• Work request: Arrange the lines below, from the one containing "annak idején közösen" through the end of the data, as a Markdown table with the columns Row and Line. Number each row and leave out any blank lines.

── Exercise material ──

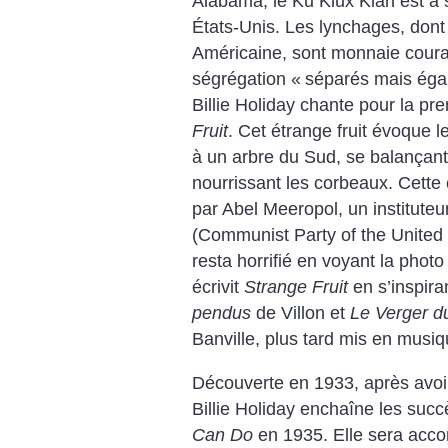
Alabama, le Ku Klux Klan est à
États-Unis. Les lynchages, dont
Américaine, sont monnaie couran
ségrégation «
séparés mais ég
Billie Holiday chante pour la pr
Fruit
. Cet étrange fruit évoque l
à un arbre du Sud, se balançant
nourrissant les corbeaux. Cette
par Abel Meeropol, un institut
(Communist Party of the United 
resta horrifié en voyant la pho
écrivit
Strange Fruit
en s’inspir
pendus
de Villon et
Le Verger d
Banville, plus tard mis en musi
Découverte en 1933, après avoi
Billie Holiday enchaîne les suc
Can Do
en 1935. Elle sera acc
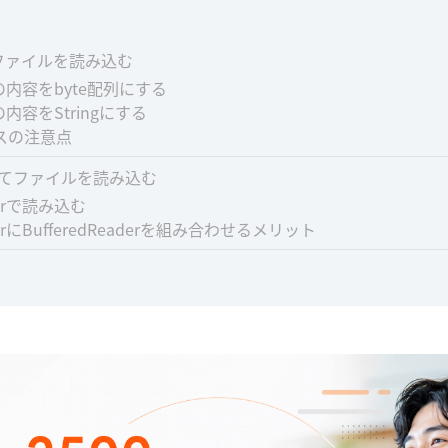
てファイルを読み込む
内容をbyte配列にする
内容をStringにする
ラスの注意点
使ってファイルを読み込む
aderで読み込む
aderにBufferedReaderを組み合わせるメリット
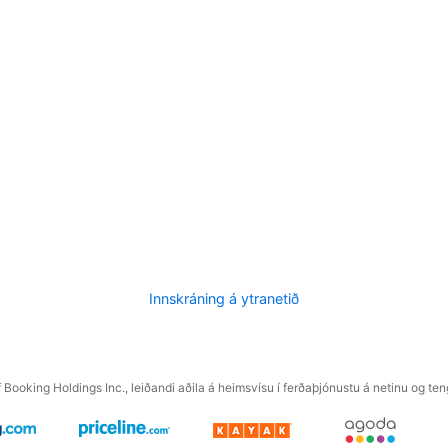
Innskráning á ytranetið
f Booking Holdings Inc., leiðandi aðila á heimsvísu í ferðaþjónustu á netinu og t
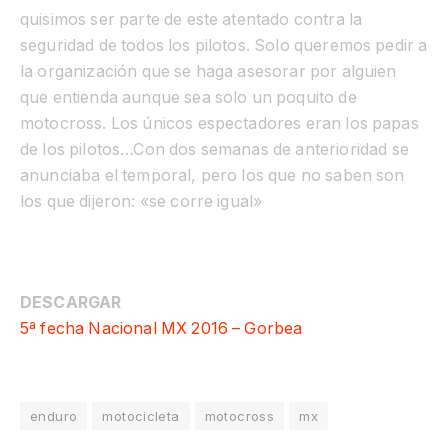
quisimos ser parte de este atentado contra la
seguridad de todos los pilotos. Solo queremos pedir a
la organización que se haga asesorar por alguien
que entienda
aunque sea solo un poquito de
motocross. Los únicos espectadores eran los papas
de los pilotos…
Con dos semanas de anterioridad se
anunciaba el temporal, pero los que no saben son
los que dijeron: «se corre igual»
DESCARGAR
5ª fecha Nacional MX 2016 – Gorbea
enduro
motocicleta
motocross
mx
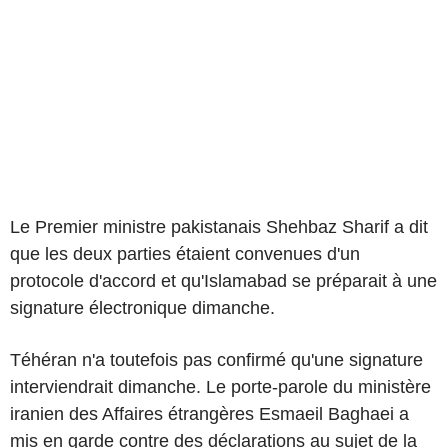
Le Premier ministre pakistanais Shehbaz Sharif a dit
que les deux parties étaient convenues d'un
protocole d'accord et qu'Islamabad se préparait à une
signature électronique dimanche.
Téhéran n'a toutefois pas confirmé qu'une signature
interviendrait dimanche. Le porte-parole du ministère
iranien des Affaires étrangères Esmaeil Baghaei a
mis en garde contre des déclarations au sujet de la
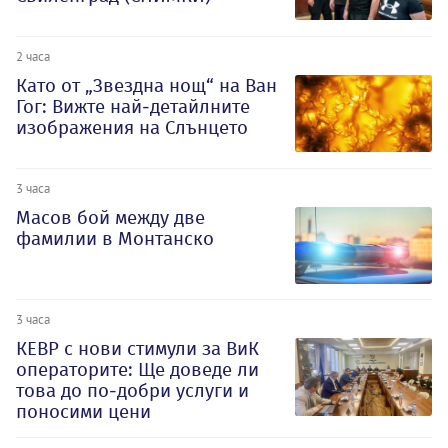
2 часа
Като от „Звездна нощ“ на Ван
Гог: Вижте най-детайлните
изображения на Слънцето
3 часа
Масов бой между две
фамилии в Монтанско
3 часа
КЕВР с нови стимули за ВиК
операторите: Ще доведе ли
това до по-добри услуги и
поносими цени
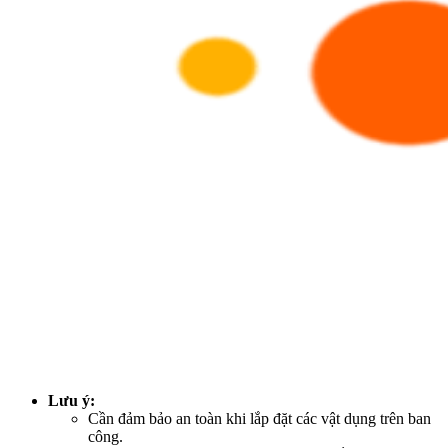
Lưu ý:
Cần đảm bảo an toàn khi lắp đặt các vật dụng trên ban
công.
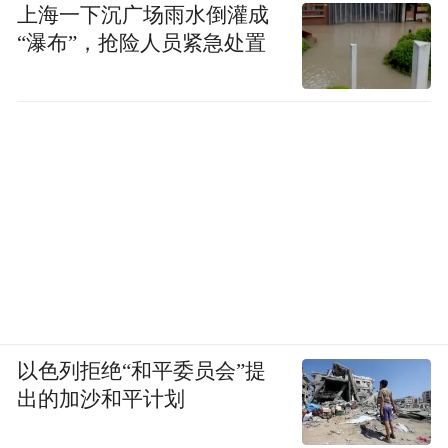
上海一下沉广场雨水倒灌成
义自身与他者的关系。
“瀑布”，抢险人员紧急处置
正是在这一系列思想的延伸中，V&A East开
放式库房的出现才显得意义深远——它以制
度化的方式实现了“后博物馆”的理念：将后
台透明化、让观众参与研究与选择、把藏品
的保存与解读过程本身转化为公共体验。
V&A East不是打破传统的偶然实验，而是半
个世纪以来“开放、参与与共享”思想谱系的
具象化成果。传统博物馆通过布展和叙事塑
造观众的秩序，而V&A East的开放性则重新
以色列拒绝“和平委员会”提
分配了这种权力，让观众有更多选择与能动
出的加沙和平计划
性。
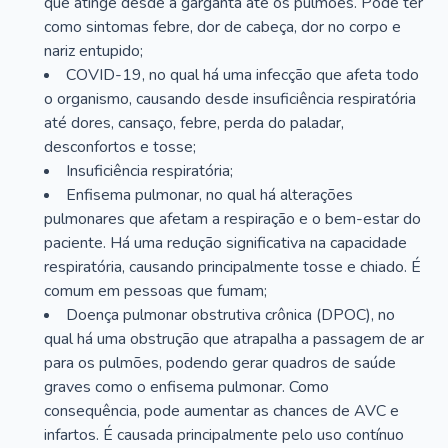
que atinge desde a garganta até os pulmões. Pode ter
como sintomas febre, dor de cabeça, dor no corpo e
nariz entupido;
COVID-19, no qual há uma infecção que afeta todo
o organismo, causando desde insuficiência respiratória
até dores, cansaço, febre, perda do paladar,
desconfortos e tosse;
Insuficiência respiratória;
Enfisema pulmonar, no qual há alterações
pulmonares que afetam a respiração e o bem-estar do
paciente. Há uma redução significativa na capacidade
respiratória, causando principalmente tosse e chiado. É
comum em pessoas que fumam;
Doença pulmonar obstrutiva crônica (DPOC), no
qual há uma obstrução que atrapalha a passagem de ar
para os pulmões, podendo gerar quadros de saúde
graves como o enfisema pulmonar. Como
consequência, pode aumentar as chances de AVC e
infartos. É causada principalmente pelo uso contínuo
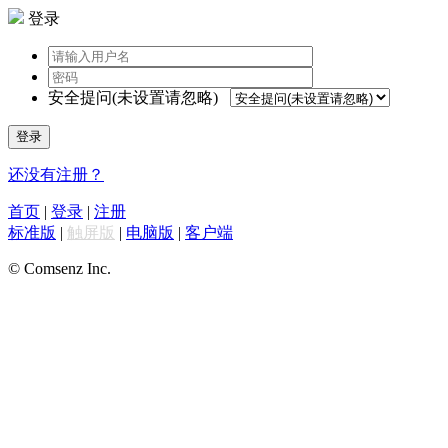
登录
安全提问(未设置请忽略)
登录
还没有注册？
首页
|
登录
|
注册
标准版
|
触屏版
|
电脑版
|
客户端
© Comsenz Inc.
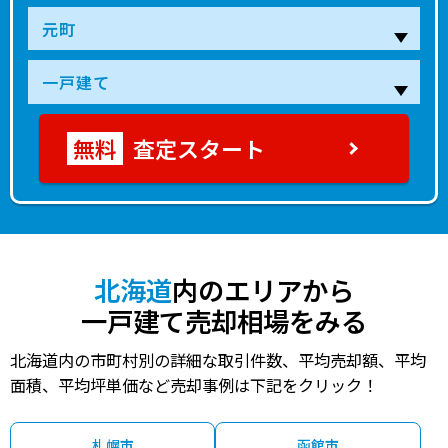
査定スタート
北海道
内のエリアから
一戸建て売却相場をみる
北海道内の市町村別の詳細な取引件数、平均売却額、平均
面積、平均坪単価など売却事例は下記をクリック！
札幌市
函館市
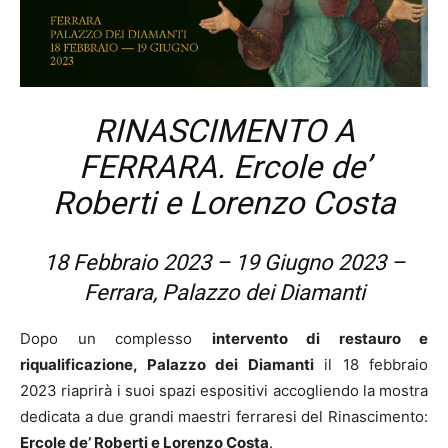
RINASCIMENTO A
FERRARA. Ercole de’
Roberti e Lorenzo Costa
18 Febbraio 2023 – 19 Giugno 2023 –
Ferrara, Palazzo dei Diamanti
Dopo un complesso
intervento di restauro e
riqualificazione, Palazzo dei Diamanti
il 18 febbraio
2023 riaprirà i suoi spazi espositivi accogliendo la mostra
dedicata a due grandi maestri ferraresi del Rinascimento:
Ercole de’ Roberti e Lorenzo Costa
.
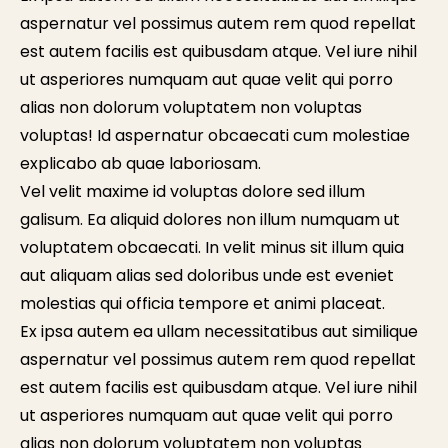
aspernatur vel possimus autem rem quod repellat
est autem facilis est quibusdam atque. Vel iure nihil
ut asperiores numquam aut quae velit qui porro
alias non dolorum voluptatem non voluptas
voluptas! Id aspernatur obcaecati cum molestiae
explicabo ab quae laboriosam.
Vel velit maxime id voluptas dolore sed illum
galisum. Ea aliquid dolores non illum numquam ut
voluptatem obcaecati. In velit minus sit illum quia
aut aliquam alias sed doloribus unde est eveniet
molestias qui officia tempore et animi placeat.
Ex ipsa autem ea ullam necessitatibus aut similique
aspernatur vel possimus autem rem quod repellat
est autem facilis est quibusdam atque. Vel iure nihil
ut asperiores numquam aut quae velit qui porro
alias non dolorum voluptatem non voluptas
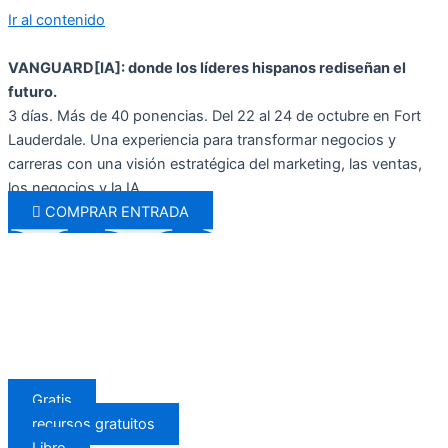
Ir al contenido
VANGUARD[IA]: donde los líderes hispanos rediseñan el
futuro.
3 días. Más de 40 ponencias. Del 22 al 24 de octubre en Fort
Lauderdale. Una experiencia para transformar negocios y
carreras con una visión estratégica del marketing, las ventas,
los negocios y la IA.
COMPRAR ENTRADA
Gratis
recursos gratuitos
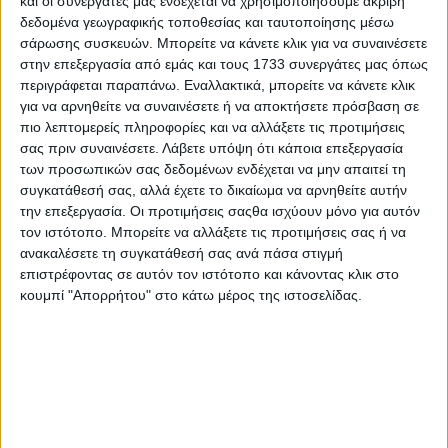
και οι συνεργάτες μας ενδέχεται να χρησιμοποιήσουμε ακριβή
δεδομένα γεωγραφικής τοποθεσίας και ταυτοποίησης μέσω
σάρωσης συσκευών. Μπορείτε να κάνετε κλικ για να συναινέσετε
στην επεξεργασία από εμάς και τους 1733 συνεργάτες μας όπως
περιγράφεται παραπάνω. Εναλλακτικά, μπορείτε να κάνετε κλικ
για να αρνηθείτε να συναινέσετε ή να αποκτήσετε πρόσβαση σε
πιο λεπτομερείς πληροφορίες και να αλλάξετε τις προτιμήσεις
σας πριν συναινέσετε.
Λάβετε υπόψη ότι κάποια επεξεργασία
των προσωπικών σας δεδομένων ενδέχεται να μην απαιτεί τη
συγκατάθεσή σας, αλλά έχετε το δικαίωμα να αρνηθείτε αυτήν
την επεξεργασία. Οι προτιμήσεις σαςθα ισχύουν μόνο για αυτόν
τον ιστότοπο. Μπορείτε να αλλάξετε τις προτιμήσεις σας ή να
ανακαλέσετε τη συγκατάθεσή σας ανά πάσα στιγμή
επιστρέφοντας σε αυτόν τον ιστότοπο και κάνοντας κλικ στο
κουμπί "Απορρήτου" στο κάτω μέρος της ιστοσελίδας.
Αρχική
Ελλάδα
Πολιτική
Εθνικά θέματα
Οικονομία
Αστυνομικό
Διεθνή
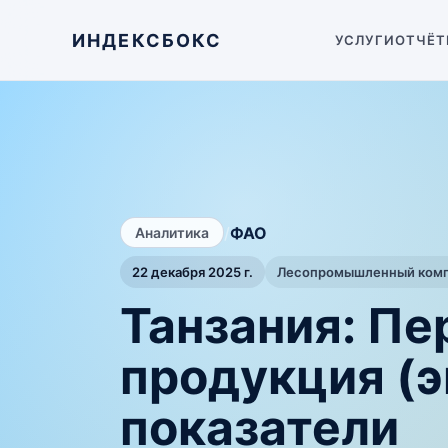
ИНДЕКСБОКС
УСЛУГИ
ОТЧЁТ
/
ФАО
Аналитика
22 декабря 2025 г.
Лесопромышленный компл
Танзания: Пе
продукция (
показатели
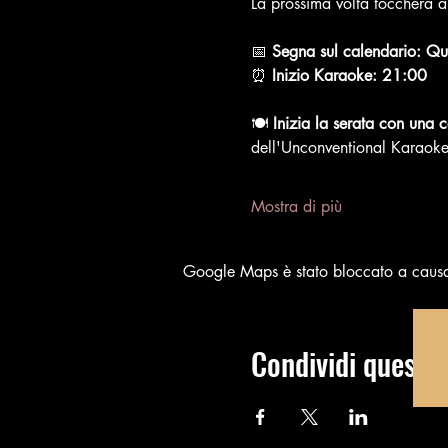
La prossima volta toccherà a
📅 
Segna sul calendario: Qu
⏰ 
Inizio Karaoke: 21:00
🍽️ 
Inizia la serata con una 
dell'Unconventional Karaoke, 
Mostra di più
Google Maps è stato bloccato a causa d
Condividi questo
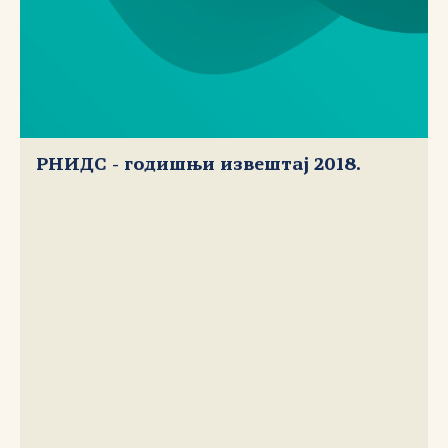
РНИДС - годишњи извештај 2018.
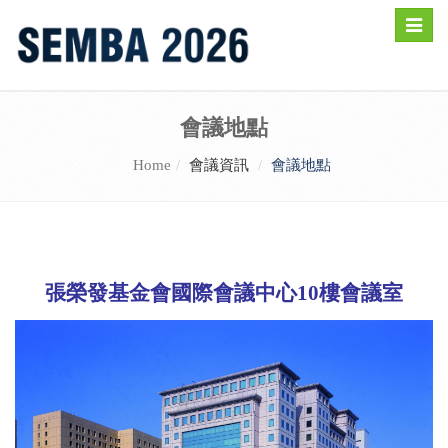
Toggle
naviga
會議地點
Home
會議資訊
會議地點
張榮發基金會國際會議中心10樓會議室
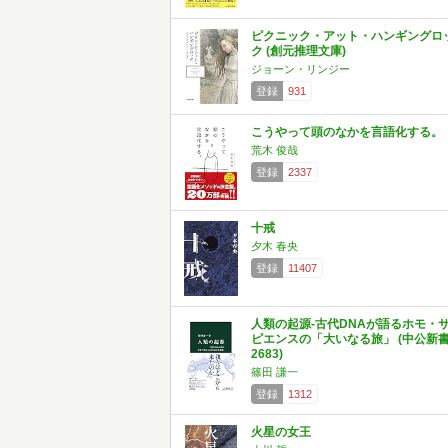
ピクニック・アット・ハンギングロ
ク (創元推理文庫)
ジョーン・リンジー
登録
931
こうやって頭のなかを言語化する。
荒木 俊哉
登録
2337
十戒
夕木 春央
登録
11407
人類の起源-古代DNAが語るホモ・
ピエンスの「大いなる旅」 (中公新書
2683)
篠田 謙一
登録
1312
火星の女王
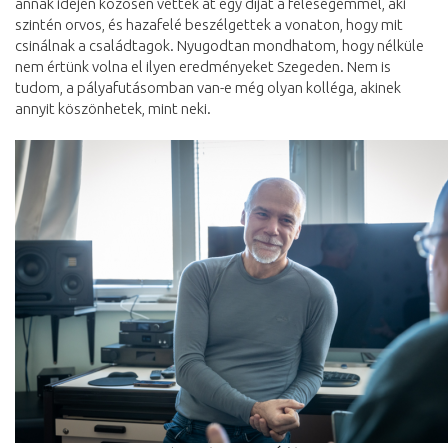
annak idején közösen vettek át egy díjat a feleségemmel, aki
szintén orvos, és hazafelé beszélgettek a vonaton, hogy mit
csinálnak a családtagok. Nyugodtan mondhatom, hogy nélküle
nem értünk volna el ilyen eredményeket Szegeden. Nem is
tudom, a pályafutásomban van-e még olyan kolléga, akinek
annyit köszönhetek, mint neki.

───

• Expected output:
| Row | Line |
|---|---|
| 1 | annak idején közösen vettek át egy díjat a feleségemmel, aki |
| 2 | szintén orvos, és hazafelé beszélgettek a vonaton, hogy mit |
| 3 | csinálnak a családtagok. Nyugodtan mondhatom, hogy nélküle |
| 4 | nem értünk volna el ilyen eredményeket Szegeden. Nem is |
| 5 | tudom, a pályafutásomban van-e még olyan kolléga, akinek |
| 6 | annyit köszönhetek, mint neki. |